** Provided data follows **

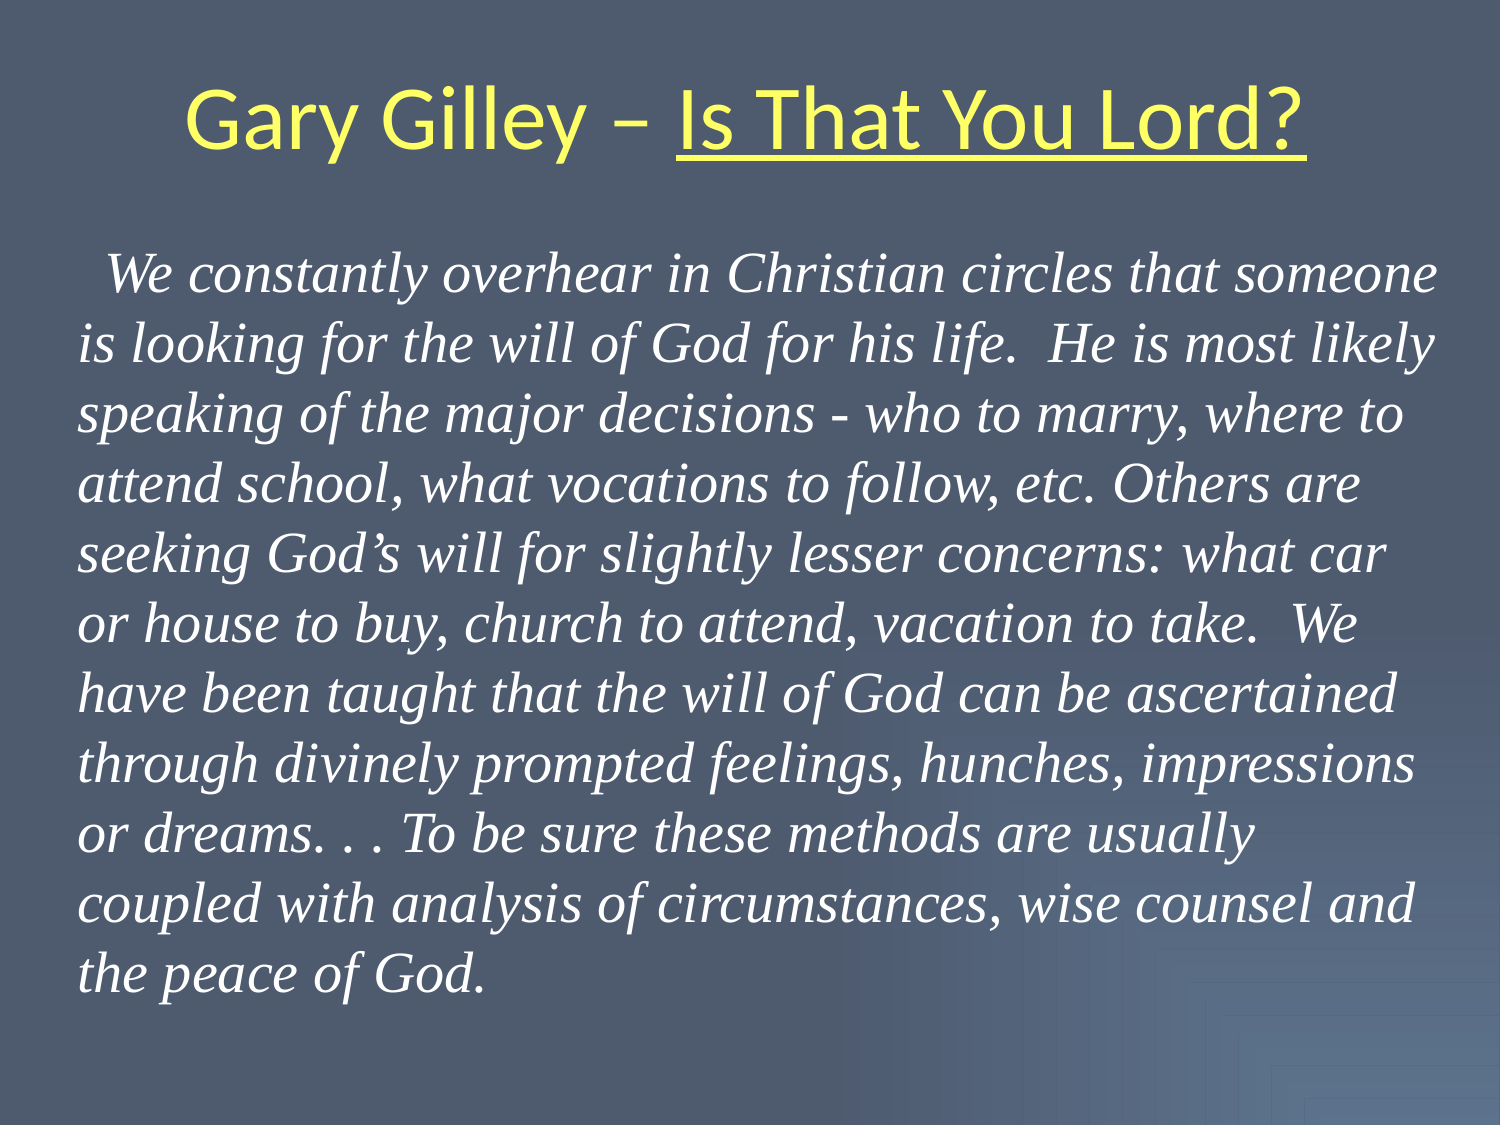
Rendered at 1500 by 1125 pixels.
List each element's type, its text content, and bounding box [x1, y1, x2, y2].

text_box We constantly overhear in Christian circles that someone is looking for the will of God for his life. He is most likely speaking of the major decisions - who to marry, where to attend school, what vocations to follow, etc. Others are seeking God’s will for slightly lesser concerns: what car or house to buy, church to attend, vacation to take. We have been taught that the will of God can be ascertained through divinely prompted feelings, hunches, impressions or dreams. . . To be sure these methods are usually coupled with analysis of circumstances, wise counsel and the peace of God. [62, 226, 1463, 1012]
title Gary Gilley – Is That You Lord? [37, 37, 1455, 188]
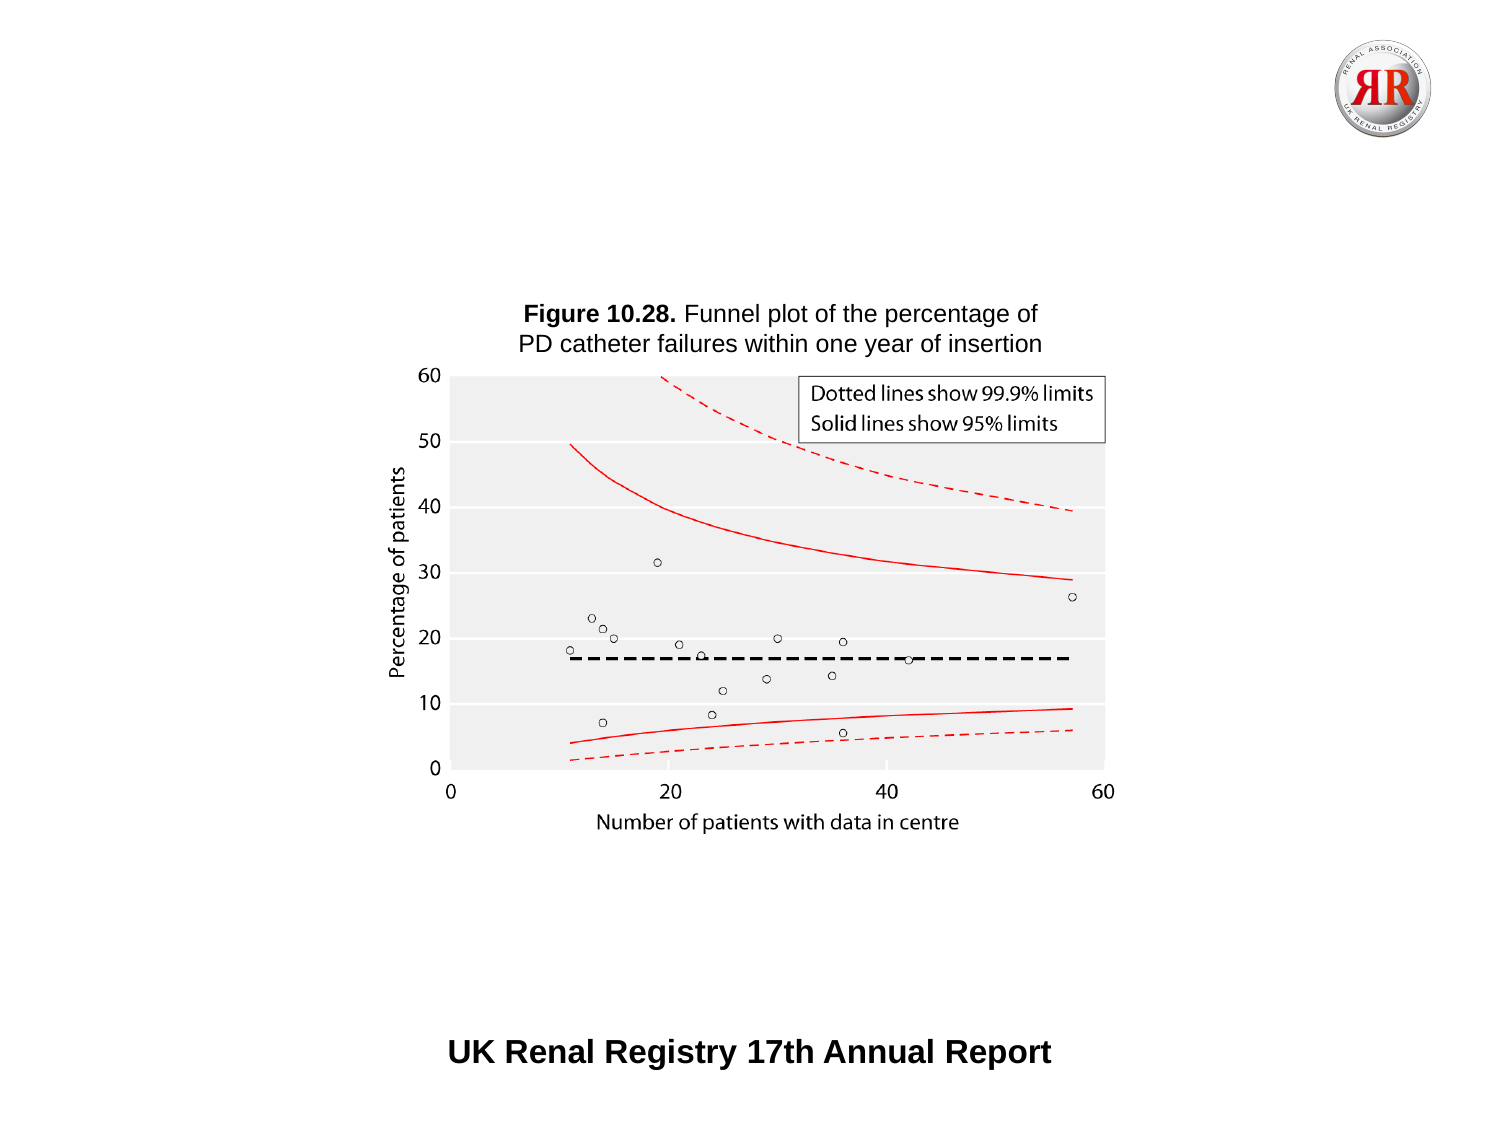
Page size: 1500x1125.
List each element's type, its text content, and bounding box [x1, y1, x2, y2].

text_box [385, 289, 1115, 836]
text_box UK Renal Registry 17th Annual Report [432, 1023, 1067, 1078]
picture [1328, 30, 1440, 150]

** End of Provided data **

▸ Directions for this task
Leave the images aside and return the records above exactly as written.

▸ Solved exercise
Rendered at 1500 by 1125 pixels.
List each element's type, its text content, and bounding box [x1, y1, x2, y2].

text_box We constantly overhear in Christian circles that someone is looking for the will of God for his life. He is most likely speaking of the major decisions - who to marry, where to attend school, what vocations to follow, etc. Others are seeking God’s will for slightly lesser concerns: what car or house to buy, church to attend, vacation to take. We have been taught that the will of God can be ascertained through divinely prompted feelings, hunches, impressions or dreams. . . To be sure these methods are usually coupled with analysis of circumstances, wise counsel and the peace of God. [62, 226, 1463, 1012]
title Gary Gilley – Is That You Lord? [37, 37, 1455, 188]
Page size: 1500x1125.
List each element's type, its text content, and bounding box [x1, y1, x2, y2].

text_box [385, 289, 1115, 836]
text_box UK Renal Registry 17th Annual Report [432, 1023, 1067, 1078]
picture [1328, 30, 1440, 150]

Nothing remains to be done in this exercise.